The price is the highest since 2008.
Natural gas is prime fuel for electricity generating plants. As a result, the price of electricity is rising, pushing prices up across the economy for manufacturers who transfer that extra cost to consumers in the price of everything from diapers to tires to wallboard.
For example, Dollar Tree has bumped the price of most items in the store to $1.25, CFO Kevin Wampler told analysts in an earnings call last week.
“Natural gas price increases are affecting utility costs throughout the business,” he said.
If gas supplies fail to increase soon, prices could easily climb higher still now that the summer air-conditioning season is here, industry insiders told the WSJ.
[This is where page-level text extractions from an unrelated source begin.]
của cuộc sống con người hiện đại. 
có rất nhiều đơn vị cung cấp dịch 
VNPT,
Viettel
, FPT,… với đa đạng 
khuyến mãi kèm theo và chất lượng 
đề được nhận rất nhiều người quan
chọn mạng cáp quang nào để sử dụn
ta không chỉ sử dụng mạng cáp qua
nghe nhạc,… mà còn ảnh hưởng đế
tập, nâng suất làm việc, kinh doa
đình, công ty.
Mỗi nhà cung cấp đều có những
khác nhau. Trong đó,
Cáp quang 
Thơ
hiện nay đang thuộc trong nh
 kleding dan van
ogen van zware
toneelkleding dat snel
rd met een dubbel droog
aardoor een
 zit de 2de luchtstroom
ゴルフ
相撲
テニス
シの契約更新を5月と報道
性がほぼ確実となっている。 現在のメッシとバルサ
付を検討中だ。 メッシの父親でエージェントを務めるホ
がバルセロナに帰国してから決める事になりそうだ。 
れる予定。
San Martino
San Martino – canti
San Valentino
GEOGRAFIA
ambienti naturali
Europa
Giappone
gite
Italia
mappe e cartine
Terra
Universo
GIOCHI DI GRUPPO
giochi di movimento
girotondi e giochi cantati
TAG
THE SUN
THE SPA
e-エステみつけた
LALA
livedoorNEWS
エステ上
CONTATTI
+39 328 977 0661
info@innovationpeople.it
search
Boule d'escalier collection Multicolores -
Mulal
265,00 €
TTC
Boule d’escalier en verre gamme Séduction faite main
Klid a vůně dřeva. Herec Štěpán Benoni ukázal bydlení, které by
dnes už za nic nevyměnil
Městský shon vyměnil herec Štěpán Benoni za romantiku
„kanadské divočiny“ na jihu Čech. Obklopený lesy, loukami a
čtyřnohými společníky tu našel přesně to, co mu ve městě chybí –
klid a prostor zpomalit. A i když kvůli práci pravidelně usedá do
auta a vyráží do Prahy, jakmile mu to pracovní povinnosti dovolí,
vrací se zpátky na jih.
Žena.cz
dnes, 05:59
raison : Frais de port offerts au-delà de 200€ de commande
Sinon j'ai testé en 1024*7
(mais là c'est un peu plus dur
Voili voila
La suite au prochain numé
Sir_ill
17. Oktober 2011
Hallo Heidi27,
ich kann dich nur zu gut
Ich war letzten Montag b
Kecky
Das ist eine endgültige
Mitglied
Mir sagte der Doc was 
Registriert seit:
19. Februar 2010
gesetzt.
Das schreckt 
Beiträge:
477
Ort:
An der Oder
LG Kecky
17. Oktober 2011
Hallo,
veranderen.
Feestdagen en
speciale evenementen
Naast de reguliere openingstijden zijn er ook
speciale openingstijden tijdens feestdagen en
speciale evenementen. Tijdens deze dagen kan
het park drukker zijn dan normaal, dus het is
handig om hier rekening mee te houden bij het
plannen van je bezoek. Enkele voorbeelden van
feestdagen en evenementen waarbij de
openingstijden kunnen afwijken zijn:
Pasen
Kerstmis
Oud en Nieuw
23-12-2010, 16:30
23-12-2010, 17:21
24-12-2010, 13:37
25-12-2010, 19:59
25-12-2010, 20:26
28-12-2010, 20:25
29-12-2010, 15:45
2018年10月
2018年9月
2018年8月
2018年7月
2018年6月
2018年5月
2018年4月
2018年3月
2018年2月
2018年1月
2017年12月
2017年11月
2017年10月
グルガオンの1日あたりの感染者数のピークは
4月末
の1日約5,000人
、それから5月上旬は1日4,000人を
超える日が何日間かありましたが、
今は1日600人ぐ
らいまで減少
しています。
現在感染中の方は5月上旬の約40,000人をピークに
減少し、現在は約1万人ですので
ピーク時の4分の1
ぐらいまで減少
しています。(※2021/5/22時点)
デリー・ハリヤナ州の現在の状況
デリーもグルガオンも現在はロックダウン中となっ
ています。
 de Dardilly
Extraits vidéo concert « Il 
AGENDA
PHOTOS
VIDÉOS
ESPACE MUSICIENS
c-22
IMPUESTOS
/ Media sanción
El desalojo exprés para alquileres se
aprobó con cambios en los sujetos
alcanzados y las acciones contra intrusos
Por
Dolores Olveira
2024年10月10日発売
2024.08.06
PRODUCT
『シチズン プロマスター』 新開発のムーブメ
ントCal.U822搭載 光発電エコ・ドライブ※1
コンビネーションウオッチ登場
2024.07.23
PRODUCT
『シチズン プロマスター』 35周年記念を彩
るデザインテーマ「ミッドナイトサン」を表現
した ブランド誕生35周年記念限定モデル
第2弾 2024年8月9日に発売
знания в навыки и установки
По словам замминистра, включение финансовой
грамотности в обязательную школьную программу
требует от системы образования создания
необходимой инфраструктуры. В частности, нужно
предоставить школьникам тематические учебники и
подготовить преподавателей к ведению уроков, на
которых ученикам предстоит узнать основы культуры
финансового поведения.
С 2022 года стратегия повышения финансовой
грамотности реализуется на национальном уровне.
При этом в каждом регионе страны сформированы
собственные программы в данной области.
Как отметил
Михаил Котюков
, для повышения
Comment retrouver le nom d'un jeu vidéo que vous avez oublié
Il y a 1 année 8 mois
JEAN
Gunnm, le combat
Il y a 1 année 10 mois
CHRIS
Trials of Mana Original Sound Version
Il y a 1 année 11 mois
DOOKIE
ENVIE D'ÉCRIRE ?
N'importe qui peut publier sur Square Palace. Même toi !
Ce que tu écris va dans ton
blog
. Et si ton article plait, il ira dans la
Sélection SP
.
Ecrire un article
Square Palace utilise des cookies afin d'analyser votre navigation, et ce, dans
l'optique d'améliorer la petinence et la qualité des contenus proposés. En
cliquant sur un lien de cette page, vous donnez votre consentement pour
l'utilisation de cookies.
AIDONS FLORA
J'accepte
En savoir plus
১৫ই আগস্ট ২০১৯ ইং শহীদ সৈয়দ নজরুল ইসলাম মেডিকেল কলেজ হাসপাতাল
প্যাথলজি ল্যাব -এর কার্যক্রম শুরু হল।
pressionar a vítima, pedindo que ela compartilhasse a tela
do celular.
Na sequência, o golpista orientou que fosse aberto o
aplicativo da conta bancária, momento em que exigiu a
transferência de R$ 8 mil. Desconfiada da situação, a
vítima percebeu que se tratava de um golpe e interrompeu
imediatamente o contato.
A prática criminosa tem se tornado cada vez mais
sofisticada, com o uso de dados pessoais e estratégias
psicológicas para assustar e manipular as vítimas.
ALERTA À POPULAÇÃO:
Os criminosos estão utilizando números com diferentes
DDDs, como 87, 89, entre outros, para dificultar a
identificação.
At the same time that people crank up the AC and demand more electricity, utility executives will be trying to put gas into storage against this winter’s heating season.
The pinch comes at a time when the U.S. has committed additional gas supplies to Europe, which is trying to escape its dependence on imported gas from Russia.
However, U.S. oil companies are not increasing gas production.
Instead, under pressure from Wall Street, oil and gas producers are hoarding cash and boosting stock dividends paid to investors, as we reported in “Oil Majors Withhold Investment in New Production” (3 Aug 2021), “U.S. Oil Industry Will Not Raise Output, Executives Say” (29 Mar 2022) and “Oil Majors Use Cash to Buy Back Stock, Increase Dividends” (10 May 2022).
On 13 May, U.S. natural gas inventories were about 15 percent lower than their five-year average, according to the federal Energy Information Administration.
Also, Appalachian coal—the usual alternative to gas—is setting price records, while droughts in the western U.S. have slashed hydropower production. (See related story in this issue.)
Both factors are adding additional demands on the country’s increasingly thin gas supply.
“There’s almost no ceiling for natural gas,” analyst Kent Bayazitoglu at Baker & O’Brien, an energy consulting firm, told the WSJ. “You can reduce your driving a lot easier than you can reduce your natural gas consumption.”
TRENDPOST: President Joe Biden has made commitments to the Western alliance opposing Russia’s war in Ukraine that the U.S. will ship more gas to Europe. He will remain unwilling to break that commitment, as it could weaken other allies’ resolve to keep their promises.
As we reported in “U.S. LNG Shipments to Europe Tighten Domestic Gas Supplies” (5 Apr 2022), the Biden administration probably is already eyeing a plan to invoke the Defense Production Act to order oil and gas producers back into the field later this year to meet domestic needs as well as to fulfill U.S. commitments to Europe to increase LNG deliveries.
However, despite these actions, considering the new gas sanctions the EU has put on Russia as we detail in this Trends Journal… high fuel prices are the future.